You have to create the assembly using the following command

sbt clean assembly

After that you have to copy this to S3 bucket to be accessed by the EMR Serverless application

aws s3 cp ./target/scala-2.12/Deequ-Project-assembly-1.0.jar s3://<S3-scala-job-bucket>/emr/jobs/spark/

Now your job is ready to submit!

Create EMR serverless trust role

aws iam create-role --role-name EMRServerlessS3RuntimeRole --assume-role-policy-document file://emr-serverless-trust-policy.json

The policy is

{
    "Version": "2012-10-17",
    "Statement": [{
        "Sid": "EMRServerlessTrustPolicy",
        "Action": "sts:AssumeRole",
        "Effect": "Allow",
        "Principal": {
            "Service": "emr-serverless.amazonaws.com"
        }
    }]
}

Next you have to create EMR serverless application and submit the job.

EMR Serverless Application

I’ve created Boto3 based Python 3 script to create EMR serverless application. Above Scala job can be submitted to this EMR Serverless application.

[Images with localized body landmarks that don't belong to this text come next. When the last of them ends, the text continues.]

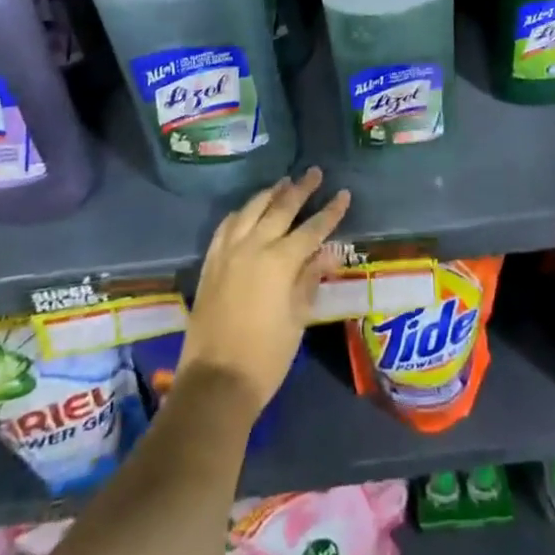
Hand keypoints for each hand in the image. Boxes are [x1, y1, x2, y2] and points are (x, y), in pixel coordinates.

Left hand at [181, 168, 350, 415]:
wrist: (216, 382)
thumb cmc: (266, 356)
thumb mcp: (298, 318)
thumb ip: (311, 278)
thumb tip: (331, 251)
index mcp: (280, 261)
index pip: (312, 228)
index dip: (330, 211)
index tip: (343, 194)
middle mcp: (254, 246)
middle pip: (281, 208)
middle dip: (301, 188)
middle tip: (314, 172)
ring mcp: (228, 251)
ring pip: (252, 209)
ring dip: (270, 193)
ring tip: (284, 182)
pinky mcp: (211, 261)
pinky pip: (227, 225)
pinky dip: (242, 212)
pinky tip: (248, 210)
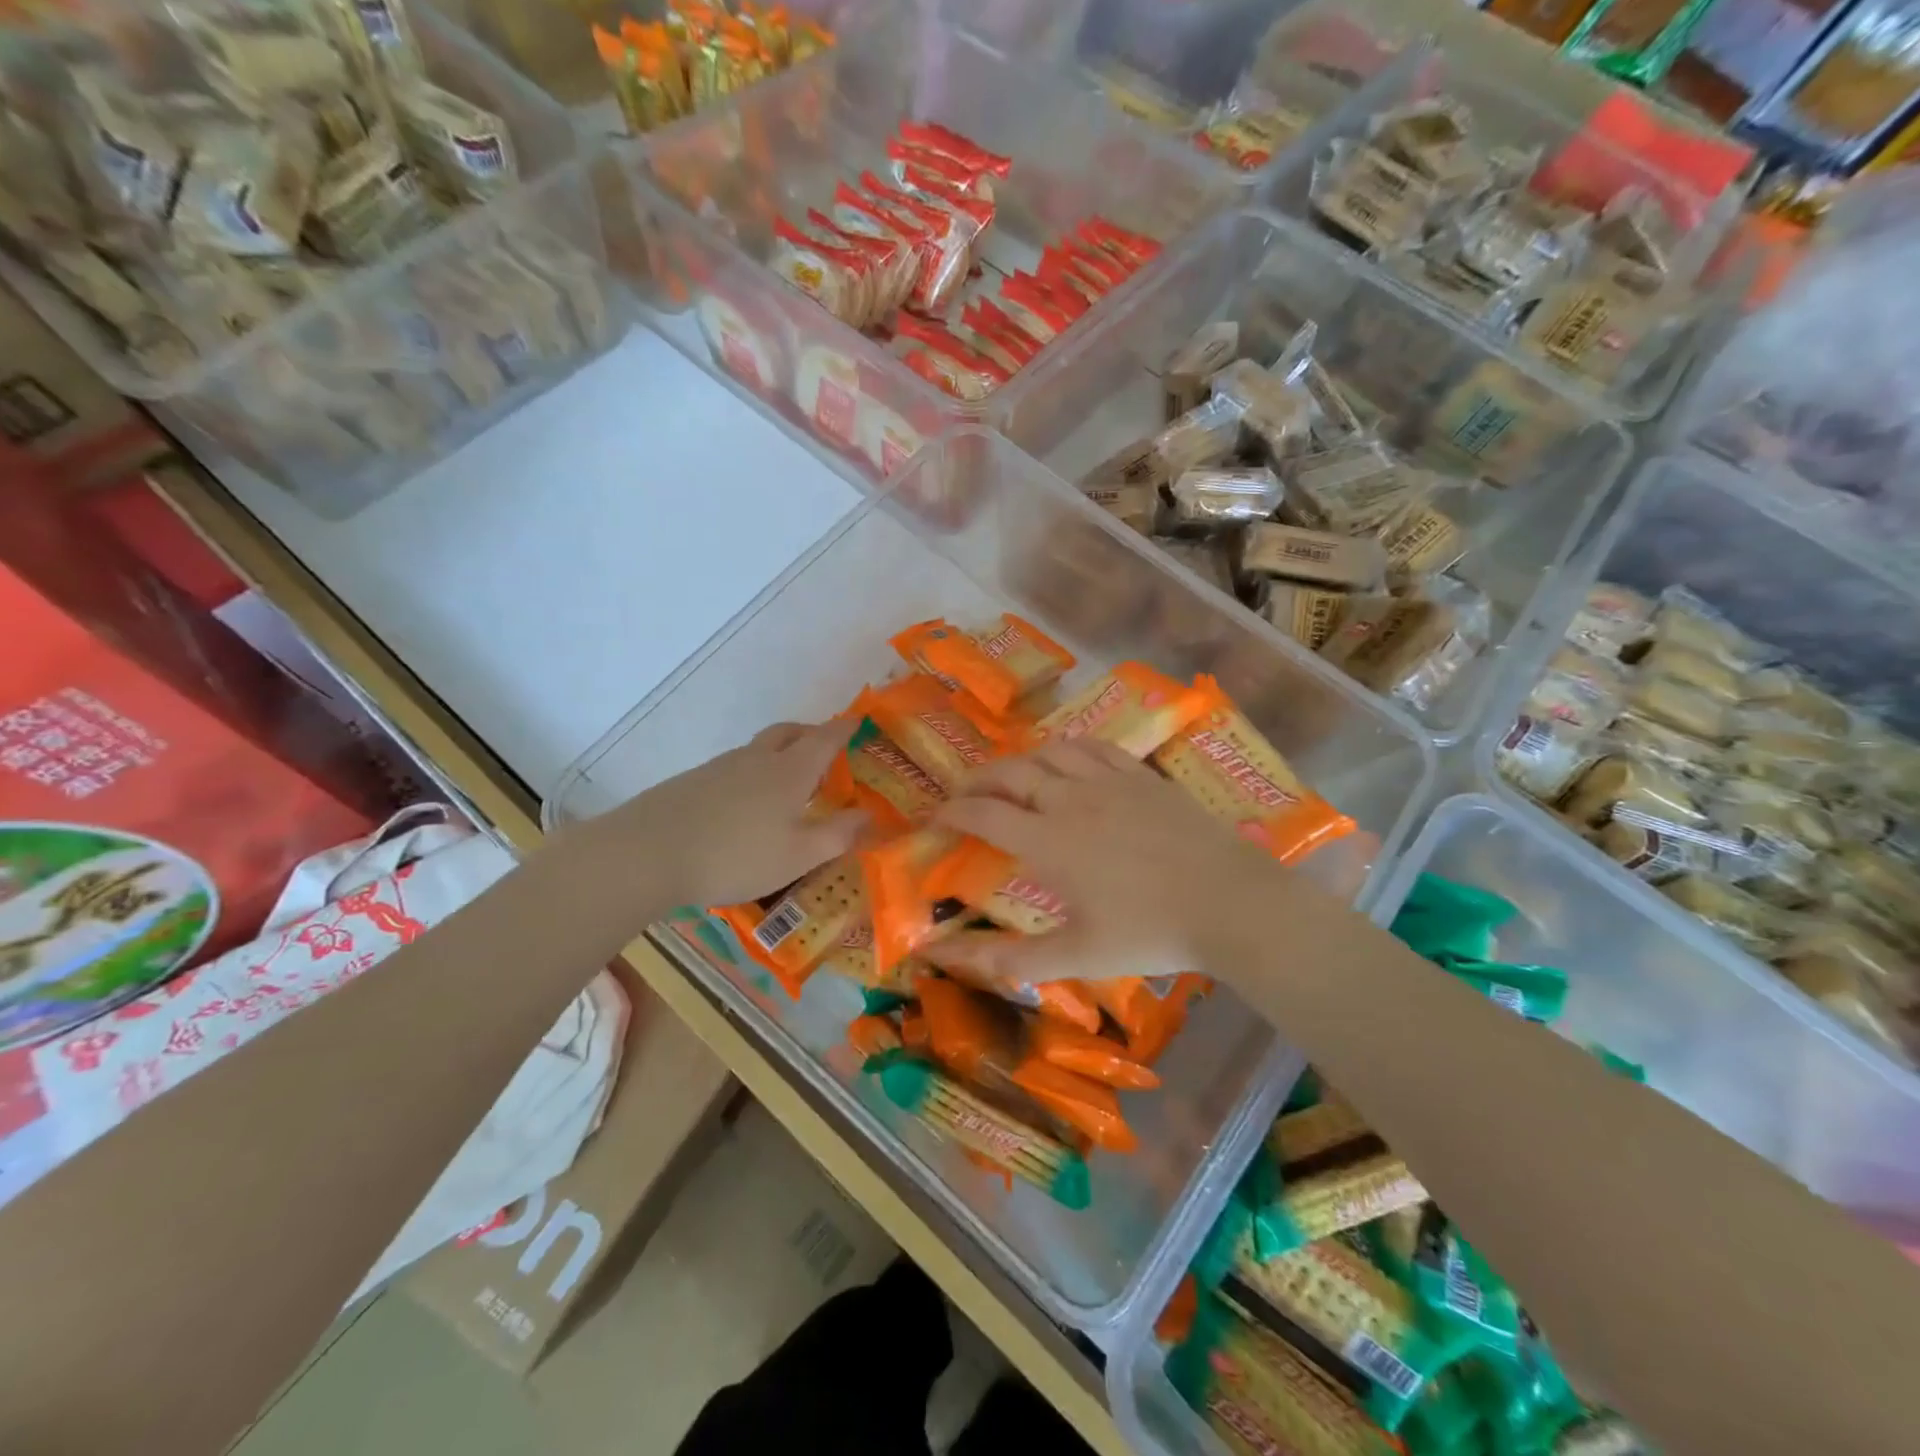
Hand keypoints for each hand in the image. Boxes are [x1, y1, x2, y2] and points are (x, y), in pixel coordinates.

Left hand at [602, 719, 865, 910]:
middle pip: (789, 732)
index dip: (846, 729)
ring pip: (758, 750)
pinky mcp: (692, 782)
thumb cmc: (735, 856)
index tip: (862, 723)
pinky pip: (734, 768)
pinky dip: (752, 775)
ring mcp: (720, 768)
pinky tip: (746, 808)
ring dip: (780, 755)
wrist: (646, 854)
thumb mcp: (798, 855)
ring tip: (789, 786)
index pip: (826, 738)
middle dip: (812, 734)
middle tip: (827, 751)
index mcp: (789, 771)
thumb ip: (837, 835)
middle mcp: (756, 759)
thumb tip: (870, 816)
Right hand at [923, 740, 1286, 983]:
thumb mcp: (1076, 956)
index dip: (953, 811)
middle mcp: (1069, 799)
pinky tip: (1067, 759)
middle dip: (977, 779)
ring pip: (1049, 752)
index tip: (936, 817)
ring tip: (1010, 776)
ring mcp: (1108, 781)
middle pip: (1010, 773)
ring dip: (1019, 760)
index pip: (984, 814)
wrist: (1229, 903)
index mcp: (1048, 842)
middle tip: (963, 792)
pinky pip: (1093, 748)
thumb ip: (1010, 957)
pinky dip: (1067, 749)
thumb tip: (946, 960)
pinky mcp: (1141, 775)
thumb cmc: (1149, 933)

AWS Client for EMR Serverless service

import boto3
client = boto3.client("emr-serverless")

Create EMR Serverless application

response = client.create_application(
    name="table-analysis", releaseLabel="emr-6.6.0", type="SPARK"
)

print(
    "Created application {name} with application id {applicationId}. Arn: {arn}".format_map(
        response
    )
)
app_id="{applicationId}".format_map(response)

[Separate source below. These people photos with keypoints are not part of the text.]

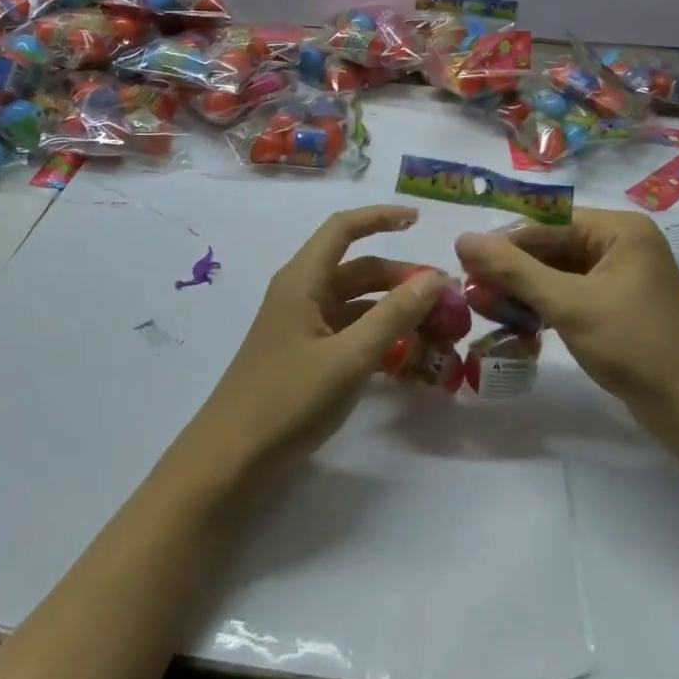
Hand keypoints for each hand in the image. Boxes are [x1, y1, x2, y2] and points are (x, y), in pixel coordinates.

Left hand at [172, 205, 450, 494]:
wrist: (231, 461)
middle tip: (446, 298)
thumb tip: (435, 278)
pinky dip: (379, 336)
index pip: (343, 229)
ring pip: (357, 303)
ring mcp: (303, 327)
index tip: (419, 219)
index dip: (380, 217)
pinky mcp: (306, 356)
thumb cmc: (287, 399)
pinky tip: (408, 356)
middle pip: (358, 269)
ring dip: (394, 309)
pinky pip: (350, 332)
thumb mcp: (349, 357)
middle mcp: (302, 294)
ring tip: (436, 327)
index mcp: (303, 280)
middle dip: (401, 277)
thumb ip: (393, 315)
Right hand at [455, 208, 678, 430]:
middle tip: (472, 289)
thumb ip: (514, 270)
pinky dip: (545, 307)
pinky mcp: (620, 308)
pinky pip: (573, 295)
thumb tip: (463, 239)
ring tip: (486, 307)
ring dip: (524, 290)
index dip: (505, 240)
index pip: (549, 222)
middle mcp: (623, 245)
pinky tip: (517, 322)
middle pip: (553, 246)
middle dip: (513, 269)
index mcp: (620, 230)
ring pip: (559, 273)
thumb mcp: (568, 304)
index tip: (465, 260)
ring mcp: (623, 278)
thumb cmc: (633, 344)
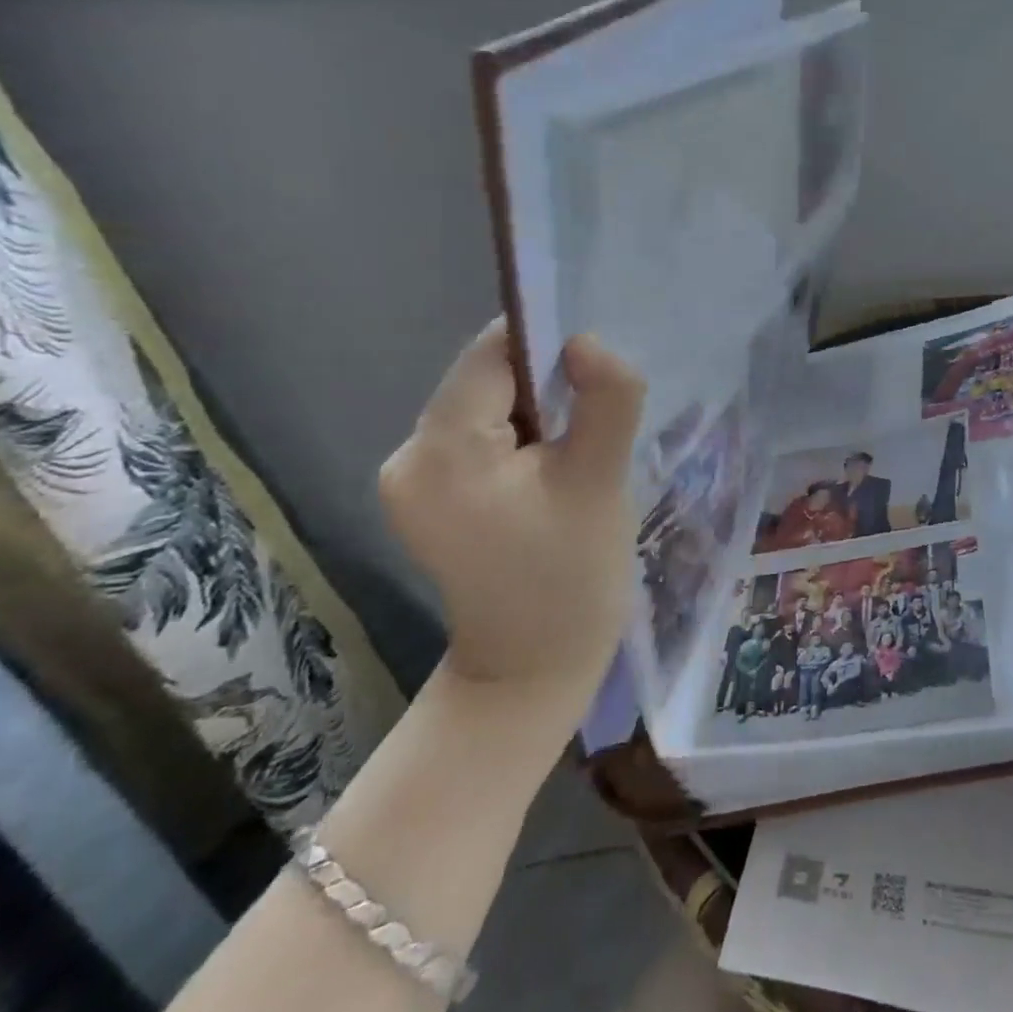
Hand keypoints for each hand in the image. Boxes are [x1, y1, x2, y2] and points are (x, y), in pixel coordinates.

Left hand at [381, 321, 644, 695]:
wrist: (532, 671)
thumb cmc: (573, 576)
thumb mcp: (602, 481)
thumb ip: (604, 400)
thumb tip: (587, 340)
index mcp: (442, 451)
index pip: (492, 354)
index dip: (548, 344)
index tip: (598, 371)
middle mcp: (408, 455)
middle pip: (486, 378)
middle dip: (546, 386)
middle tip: (595, 425)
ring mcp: (409, 478)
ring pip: (485, 405)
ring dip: (537, 413)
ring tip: (577, 455)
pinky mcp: (425, 494)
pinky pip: (478, 435)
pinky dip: (519, 437)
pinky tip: (550, 472)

Start the EMR Serverless application:

client.start_application(applicationId=app_id)

Submit the job

# Note that application must be in `STARTED` state.
response = client.start_job_run(
    applicationId=app_id,
    executionRoleArn="< arn of the EMRServerlessS3RuntimeRole role>",
    jobDriver={
        "sparkSubmit": {
            "entryPoint": "s3://<S3-scala-job-bucket>/emr/jobs/spark/Deequ-Project-assembly-1.0.jar",
            "entryPointArguments": [],
            "sparkSubmitParameters": "--class com.github.ojitha.emr.DeequJob --conf spark.executor.cores=1 --conf spark.executor.memory=4g --conf spark.driver.cores=1 --conf spark.driver.memory=4g --conf spark.executor.instances=1",
        }
    }
    , configurationOverrides={
        "monitoringConfiguration": {
            "s3MonitoringConfiguration": {"logUri": "s3://<S3 bucket for log data>/test/logs"}
        }
    },
)
job_id="{jobRunId}".format_map(response)

You can submitt any number of jobs to the same application had been created.

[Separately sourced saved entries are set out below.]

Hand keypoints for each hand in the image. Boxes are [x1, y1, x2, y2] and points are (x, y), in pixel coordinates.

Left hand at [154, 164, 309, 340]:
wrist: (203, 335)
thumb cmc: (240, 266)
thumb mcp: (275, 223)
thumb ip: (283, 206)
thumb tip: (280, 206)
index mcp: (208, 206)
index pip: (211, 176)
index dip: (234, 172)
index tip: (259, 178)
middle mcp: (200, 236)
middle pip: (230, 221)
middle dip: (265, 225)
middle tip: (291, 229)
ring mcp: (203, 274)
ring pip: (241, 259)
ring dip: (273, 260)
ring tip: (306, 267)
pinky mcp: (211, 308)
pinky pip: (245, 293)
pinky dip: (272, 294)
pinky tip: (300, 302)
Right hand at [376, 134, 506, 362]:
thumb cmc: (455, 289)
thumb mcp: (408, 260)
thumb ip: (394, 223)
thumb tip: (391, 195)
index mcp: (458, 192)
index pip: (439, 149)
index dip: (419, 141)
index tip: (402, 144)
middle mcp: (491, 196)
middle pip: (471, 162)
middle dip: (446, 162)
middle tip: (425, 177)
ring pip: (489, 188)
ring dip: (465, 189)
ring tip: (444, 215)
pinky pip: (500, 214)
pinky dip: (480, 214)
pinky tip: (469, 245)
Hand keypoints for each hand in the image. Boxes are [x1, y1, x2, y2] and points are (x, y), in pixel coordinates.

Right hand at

You can check the status of the current job

# Get the status of the job
client.get_job_run(applicationId=app_id, jobRunId=job_id)

Stop the application

# stop
client.stop_application(applicationId=app_id)

Delete the application

client.delete_application(applicationId=app_id)

when you delete the application, it will delete all the jobs created for that application.